(WHAT IS NEEDED) Within this material, how many lines have the string "bufete" in them? The answer is a number, with nothing added.

(INPUT MATERIAL)
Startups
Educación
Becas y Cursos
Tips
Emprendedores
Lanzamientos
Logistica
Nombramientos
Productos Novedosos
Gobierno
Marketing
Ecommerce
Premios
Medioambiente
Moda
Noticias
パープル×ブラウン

...

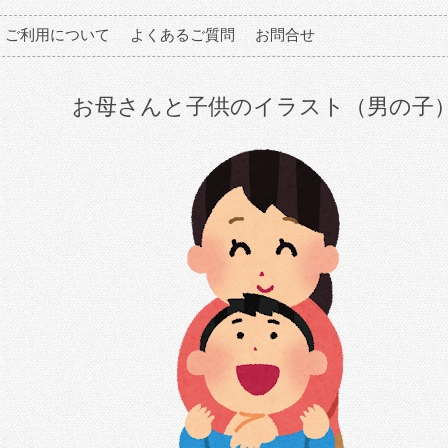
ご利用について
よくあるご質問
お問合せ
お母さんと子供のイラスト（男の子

...

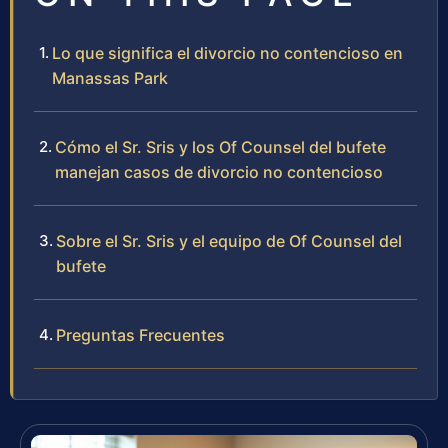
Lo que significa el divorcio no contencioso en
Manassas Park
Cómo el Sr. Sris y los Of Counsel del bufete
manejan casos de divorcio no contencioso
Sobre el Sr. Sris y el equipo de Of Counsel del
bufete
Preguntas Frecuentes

(OUTPUT FOR THIS EXERCISE) 2